OpenAI, the company behind ChatGPT, has introduced an assessment tool called SimpleQA to evaluate how accurately AI models generate factual answers. Recent results underscore that even top-tier models still produce many incorrect responses.
This assessment highlights the difficulty of delivering consistently accurate information, with AIs often displaying high confidence in their incorrect answers, raising important concerns about their reliability.
SimpleQA development
The SimpleQA benchmark by OpenAI is designed to test AI’s ability to answer short, fact-based questions with verifiable answers. OpenAI explains that factuality remains challenging for AIs, especially when measuring accuracy across broad contexts.
Unlike more complex, multi-fact queries, SimpleQA focuses on straightforward fact-checking with concise questions. This narrower scope simplifies the assessment of factuality. To ensure answer quality, OpenAI enlisted two independent AI trainers to create a question set with 4,326 items spanning topics like science, politics, culture, and technology. Only questions where trainers agreed on answers made it into the final benchmark. Additionally, a third reviewer checked 1,000 items, affirming a high internal accuracy rate of about 94.4%.

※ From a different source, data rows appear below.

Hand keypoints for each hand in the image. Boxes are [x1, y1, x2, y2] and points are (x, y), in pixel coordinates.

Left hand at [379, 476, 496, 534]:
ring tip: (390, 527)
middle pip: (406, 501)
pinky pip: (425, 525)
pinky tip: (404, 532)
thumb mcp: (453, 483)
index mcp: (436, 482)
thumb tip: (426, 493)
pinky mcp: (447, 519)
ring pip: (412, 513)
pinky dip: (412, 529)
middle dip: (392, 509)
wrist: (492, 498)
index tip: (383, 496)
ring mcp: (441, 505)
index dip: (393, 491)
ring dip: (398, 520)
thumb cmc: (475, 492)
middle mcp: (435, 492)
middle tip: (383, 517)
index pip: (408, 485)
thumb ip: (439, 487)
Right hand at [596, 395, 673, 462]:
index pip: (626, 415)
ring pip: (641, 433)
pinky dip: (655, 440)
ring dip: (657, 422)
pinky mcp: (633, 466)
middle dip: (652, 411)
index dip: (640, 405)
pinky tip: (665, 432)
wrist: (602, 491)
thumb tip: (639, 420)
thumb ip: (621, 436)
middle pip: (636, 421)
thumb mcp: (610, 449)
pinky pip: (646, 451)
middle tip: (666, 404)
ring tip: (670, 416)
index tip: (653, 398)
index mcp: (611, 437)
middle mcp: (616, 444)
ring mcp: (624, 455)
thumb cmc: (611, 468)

In evaluating responses, SimpleQA categorizes each answer generated by ChatGPT’s models as “correct,” “incorrect,” or “not answered.” The “not answered” label specifically gauges the AI’s capacity to recognize its own limitations and refrain from offering potentially incorrect responses.
Results with OpenAI models
OpenAI tested various versions of its models using the SimpleQA benchmark, revealing notable accuracy differences based on model size and structure.

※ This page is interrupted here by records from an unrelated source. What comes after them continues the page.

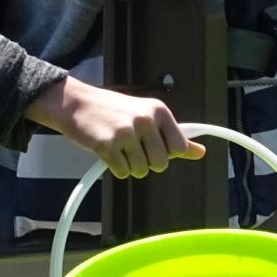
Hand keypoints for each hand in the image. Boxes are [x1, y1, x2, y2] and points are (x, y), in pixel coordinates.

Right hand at [25, 76, 205, 179]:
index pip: (179, 147)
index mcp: (159, 111)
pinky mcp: (107, 145)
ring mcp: (126, 133)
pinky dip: (116, 169)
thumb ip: (175, 136)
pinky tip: (109, 153)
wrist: (76, 103)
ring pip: (141, 170)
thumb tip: (201, 152)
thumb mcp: (148, 117)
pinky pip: (122, 172)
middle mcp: (145, 120)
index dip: (166, 153)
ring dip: (130, 166)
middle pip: (161, 163)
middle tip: (132, 148)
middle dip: (147, 162)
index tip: (153, 145)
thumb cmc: (114, 111)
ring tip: (120, 148)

Smaller models, like GPT-4o-mini and o1-mini, expectedly had lower accuracy rates, aligning with their limited knowledge base. However, all models displayed a high rate of incorrect responses, highlighting ongoing challenges with accuracy.
Here are the results for each model tested:
- GPT-4o-mini: 8.6% correct answers, 0.9% unanswered, and 90.5% incorrect.
- o1-mini: 8.1% correct answers, 28.5% unanswered, and 63.4% incorrect.
- GPT-4o: 38.2% correct answers, 1.0% unanswered, and 60.8% incorrect.
- o1-preview: The top performer, with 42.7% correct answers, 9.2% unanswered, and 48% incorrect.
OpenAI observed that models like o1-mini and o1-preview, designed with enhanced reflection mechanisms, tended to choose “not answer” more often than the GPT-4o-mini and GPT-4o versions. This behavior suggests that models with stronger reasoning abilities are better equipped to recognize situations lacking sufficient information, reducing the likelihood of generating inaccurate or “hallucinated” content.
This approach aims to improve the reliability of AI-generated responses by minimizing incorrect information when uncertainty is detected.
Far from factual accuracy
The results from the SimpleQA benchmark underscore the persistent hurdles OpenAI and other companies face in enhancing the factual reliability of generative AI models. One of the key challenges remains the models’ tendency to confidently deliver incorrect answers, which poses a significant obstacle for use in fields where accuracy and reliability are paramount.
An encouraging step forward, however, is the models’ emerging ability to recognize when they lack sufficient information, opting not to respond in such cases. Yet, this capability remains limited across many versions, indicating that there’s still considerable progress to be made.
OpenAI noted that, while recent advancements are promising, achieving complete factual accuracy is still a distant objective. The company emphasizes that future improvements should aim to expand the breadth of the models’ knowledge and focus on refining their ability to critically evaluate information for accuracy before responding. This dual approach could lead to more reliable performance and mitigate risks associated with misinformation in AI-generated content.